Review

Ich muss ja zugeben, dass ich ausgesprochen skeptisch war, bot der Film doch im Vorfeld alle Parameter, denen ich Qualität per se abspreche: Entstanden in den 10-er Jahren dieses Jahrhunderts, moderner Thriller mit Sci-Fi-Elementen, und ein Hauptdarsteller den ich noch nie gesehen habe (OK, SMOKIN‘ ACES war mal vor weit über 10 Jahren ein Durchlaufposten). Ben Kingsley? Ist gerade mal runde 15 Minuten zu sehen, läuft also nicht wirklich als Qualitätsmerkmal. Auf der Aktivseite dann Regisseur Tarsem Singh, dessen THE FALL mich vor ebenfalls mehr als 10 Jahren sehr begeistert hat, aber sonst? Die Geschichte klingt zumindest attraktiv: Der Immobilien-Tycoon Damien Hale wird vom Krebs zunehmend aufgefressen, und um sein Genie am Leben zu erhalten wendet er sich an eine geheime Organisation, die sein Gehirn in einen schönen, jungen und gesunden Körper transferiert. Also nicht FACE/OFF, sondern eher Brain/Off … Der Vorgang klappt sehr gut, und Damien lernt neu zu leben. Neue Freunde, neuer Wohnort, unbegrenzter Reichtum, und jede Nacht eine andere Frau, die er mit seinem Luxuskörper beglückt. Aber wehe er nimmt seine Medikamente nicht, dann wird er von Erinnerungen überwältigt die nicht die seinen sind. Er wird neugierig und recherchiert, dass sein Körper einem Ex-Soldaten namens Marc gehört hat. Er forscht weiter, und lernt die frühere Frau von Marc und dessen kleine Tochter kennen. Damien erfährt, dass Marc sich hat töten lassen, um seiner Tochter eine teure Operation zu ermöglichen. Und er muss lernen, dass dieses Geschäftsprinzip, sich nämlich einen gesunden und jungen Körper nicht aus dem Abfalleimer des Krankenhauses zu holen, sondern direkt von der Straße, dass dieses Geschäftsprinzip von seinen „Ärzten“ mit Zähnen und Klauen verteidigt wird, damit das bloß nicht publik wird.
Nun ja, Damien hat das funktionierende Gehirn eines milliardenschweren Geschäftsmannes, und die Reflexe und das Kampfvermögen eines Elitesoldaten. So quasi eine Mischung aus Bill Gates und Dolph Lundgren, und diese Fähigkeiten muss er einsetzen, um am Leben zu bleiben.

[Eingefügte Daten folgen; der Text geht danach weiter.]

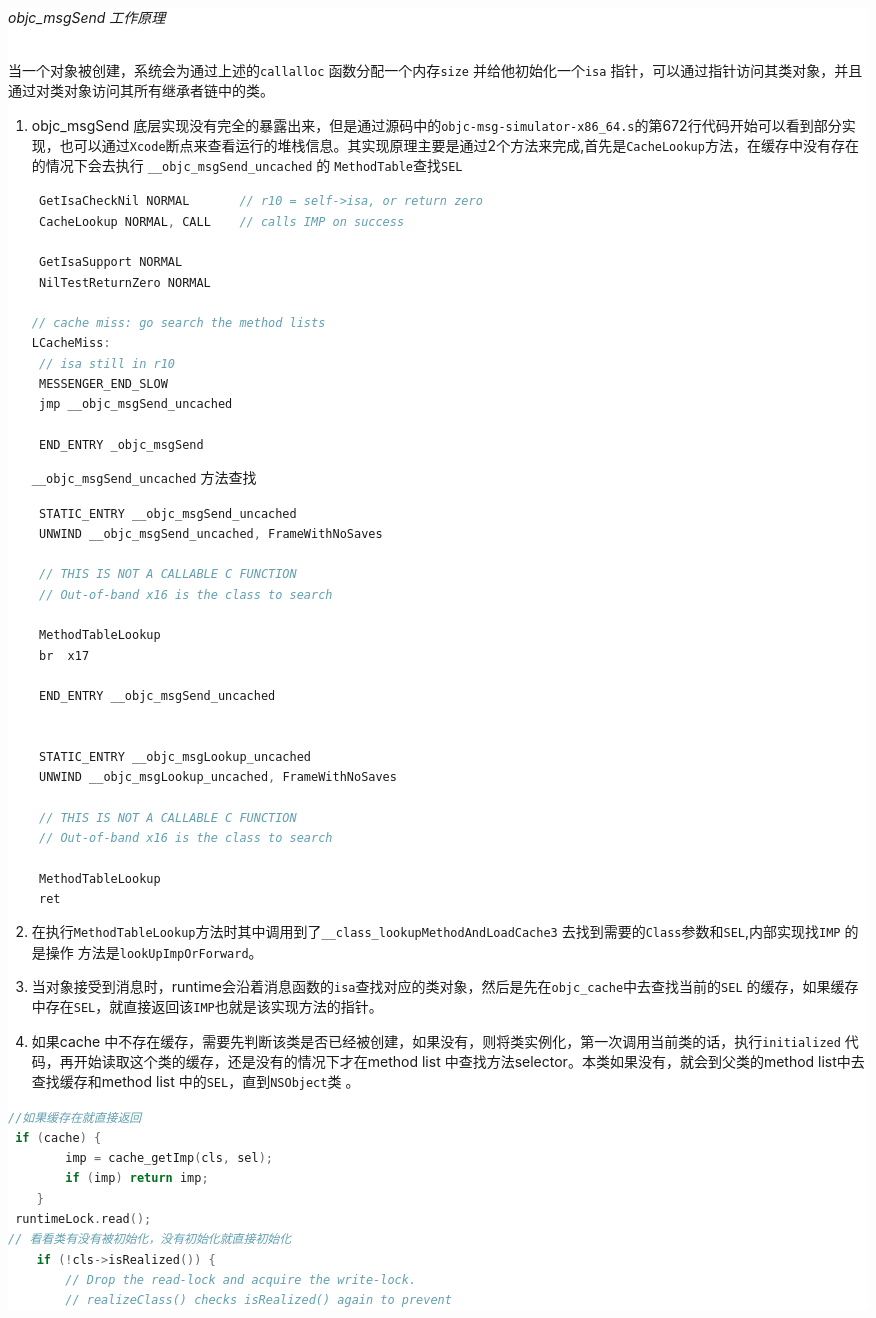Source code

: ###### objc_msgSend 工作原理

当一个对象被创建，系统会为通过上述的`callalloc` 函数分配一个内存`size` 并给他初始化一个`isa` 指针，可以通过指针访问其类对象，并且通过对类对象访问其所有继承者链中的类。

1. objc_msgSend 底层实现没有完全的暴露出来，但是通过源码中的`objc-msg-simulator-x86_64.s`的第672行代码开始可以看到部分实现，也可以通过`Xcode`断点来查看运行的堆栈信息。其实现原理主要是通过2个方法来完成,首先是`CacheLookup`方法，在缓存中没有存在的情况下会去执行 `__objc_msgSend_uncached` 的 `MethodTable`查找`SEL`

   ```objective-c
   	GetIsaCheckNil NORMAL		// r10 = self->isa, or return zero
   	CacheLookup NORMAL, CALL	// calls IMP on success
   
   	GetIsaSupport NORMAL
   	NilTestReturnZero NORMAL
   
   // cache miss: go search the method lists
   LCacheMiss:
   	// isa still in r10
   	MESSENGER_END_SLOW
   	jmp	__objc_msgSend_uncached
   
   	END_ENTRY _objc_msgSend
   ```

   `__objc_msgSend_uncached` 方法查找

   ```objective-c
   	STATIC_ENTRY __objc_msgSend_uncached
   	UNWIND __objc_msgSend_uncached, FrameWithNoSaves
   
   	// THIS IS NOT A CALLABLE C FUNCTION
   	// Out-of-band x16 is the class to search
   	
   	MethodTableLookup
   	br	x17
   
   	END_ENTRY __objc_msgSend_uncached
   
   
   	STATIC_ENTRY __objc_msgLookup_uncached
   	UNWIND __objc_msgLookup_uncached, FrameWithNoSaves
   
   	// THIS IS NOT A CALLABLE C FUNCTION
   	// Out-of-band x16 is the class to search
   	
   	MethodTableLookup
   	ret
   ```

2. 在执行`MethodTableLookup`方法时其中调用到了`__class_lookupMethodAndLoadCache3` 去找到需要的`Class`参数和`SEL`,内部实现找`IMP` 的是操作 方法是`lookUpImpOrForward`。
2. 当对象接受到消息时，runtime会沿着消息函数的`isa`查找对应的类对象，然后是先在`objc_cache`中去查找当前的`SEL` 的缓存，如果缓存中存在`SEL`，就直接返回该`IMP`也就是该实现方法的指针。

3. 如果cache 中不存在缓存，需要先判断该类是否已经被创建，如果没有，则将类实例化，第一次调用当前类的话，执行`initialized` 代码，再开始读取这个类的缓存，还是没有的情况下才在method list 中查找方法selector。本类如果没有，就会到父类的method list中去查找缓存和method list 中的`SEL`，直到`NSObject`类 。
```ObjectiveC
//如果缓存在就直接返回
 if (cache) {
        imp = cache_getImp(cls, sel);
        if (imp) return imp;
    }
 runtimeLock.read();
// 看看类有没有被初始化，没有初始化就直接初始化
    if (!cls->isRealized()) {
        // Drop the read-lock and acquire the write-lock.
        // realizeClass() checks isRealized() again to prevent
```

Was soll ich sagen? Selten so überrascht worden! Ryan Reynolds gibt eine gute Vorstellung, auch wenn er erwartungsgemäß ein wenig blass wirkt, aber die Story, mein lieber Herr Gesangsverein, die Story drückt gewaltig nach vorne und macht Druck ohne Ende. Ein paar Verschnaufpausen hat es freilich um Hintergründe zu klären, was bei so einem Film auch nie ganz schlecht ist, damit die eigenen Gedanken der Geschichte mal wieder hinterherhecheln können. Aber im Wesentlichen wird die nicht immer einfache und oft verschachtelte Geschichte gut und klar erzählt und genauso gut und klar bebildert. Die Bilder, völlig schnörkellos und ohne unnötiges Brimborium, beeindrucken sehr, ohne aber von der Story abzulenken. Der Zuschauer kann sich voll und ganz auf den komplizierten Ablauf des Mannes mit den zwei Gehirnen konzentrieren (ach nee, das war ja ein ganz anderer) und die furiosen und knackigen Actionszenen genießen. Die Zweikämpfe sind zeitgemäß hart, schnell und trocken, aber gerade dadurch machen sie ordentlich Stimmung, was dann auf der anderen Seite von der Familienstory wieder sanft aufgefangen wird.

SELF/LESS ist allen Ernstes ein hervorragend gemachter, moderner Thriller mit leichten SF-Elementen, und funktioniert auf allen Ebenen ganz erstklassig. Und das Beste daran ist, dass das erwähnte Brain/Off seitens des Zuschauers nicht stattfinden darf, damit dieser den Überblick über die Geschichte nicht verliert. Ein Film aus dem neuen Jahrtausend, der seinen Zuschauern nicht alles fünfmal erklärt, sondern darauf vertraut, dass auch mal ein wenig mitgedacht wird. Eine schöne Überraschung!